Dewan Perwakilan Rakyat Republik Indonesia (DPR RI)

Infrastruktur Dan Angkutan Bali Siap Hadapi Mudik Lebaran 2018

DPR RI / RABU, 06 JUNI 2018 , 09:49:00

Infrastruktur Dan Angkutan Bali Siap Hadapi Mudik Lebaran 2018

Anton Sukartono Suratto/Humas DPR

RMOL. Semua lini yang berkaitan dengan infrastruktur dan angkutan di Bali, dinilai siap menghadapi arus mudik Lebaran 2018.
"Alhamdulillah kami rekomendasikan. Semua lini baik dari kepolisian, Dirjen Perhubungan Laut dan Udara, Angkasa Pura, ASDP, Basarnas, BMKG, Airnav, siap menampung angkutan yang akan datang ke Bali," kata Wakil Ketua Komisi V DPR, Anton Sukartono Suratto saat memimpin pertemuan tim kunjungan kerja Komisi V dengan seluruh mitra kerjanya, di Denpasar, Bali, pekan lalu.

Politisi Partai Demokrat itu menambahkan, kesiapan juga terlihat dari infrastruktur jalan. Kementerian Pekerjaan Umum dan Perumahan Rakyat telah mempersiapkan infraruktur jalan. Lubang-lubang di jalan hingga marka jalan akan diperbaiki semua.

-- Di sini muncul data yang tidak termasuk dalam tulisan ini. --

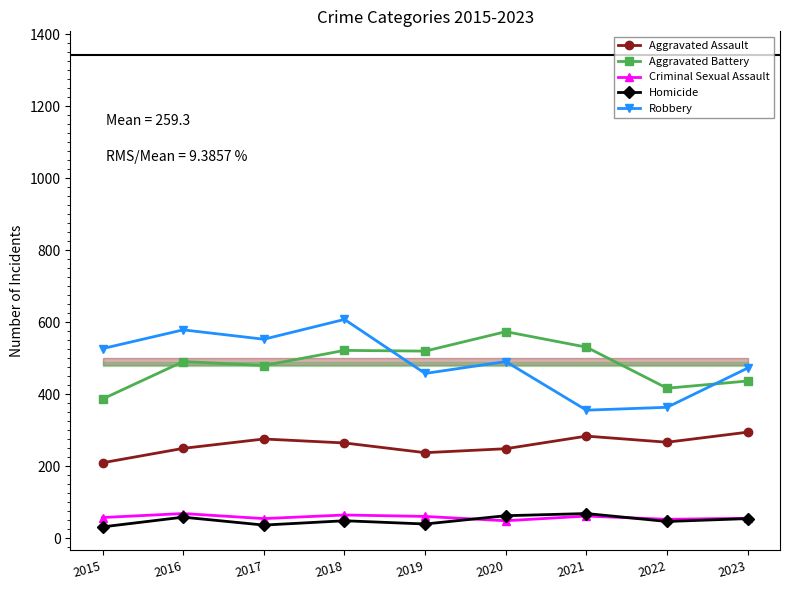

Rank the series by their maximum value, from lowest to highest.

Criminal Sexual Assault, Homicide, Aggravated Assault, Aggravated Battery, Robbery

"Angkasa Pura 1 juga siap menghadapi lonjakan penumpang yang akan datang ke Bali, karena juga akan ada penambahan kuota untuk airline. Jadi kita mengecek apakah semuanya siap, dan Alhamdulillah dikatakan semuanya siap," apresiasi politisi dapil Jawa Barat itu.

Dalam kesempatan yang sama, anggota Komisi V DPR, Ade Rezki Pratama mengatakan, Bali bukan hanya tujuan mudik dari Bali ke Pulau Jawa atau luar Provinsi Bali, tetapi juga menjadi tujuan liburan mudik.

"Oleh karena itu, paparan-paparan dari bapak-bapak sekalian, secara teknis kami tentunya sangat menghargai semua dan kami juga kembalikan kepada bapak sekalian yang telah membuat rencana strategis dalam menghadapi ketupat agung di Provinsi Bali ini. Tentunya pengawasan juga bapak sendiri yang akan melakukannya," jelas politisi Partai Gerindra ini.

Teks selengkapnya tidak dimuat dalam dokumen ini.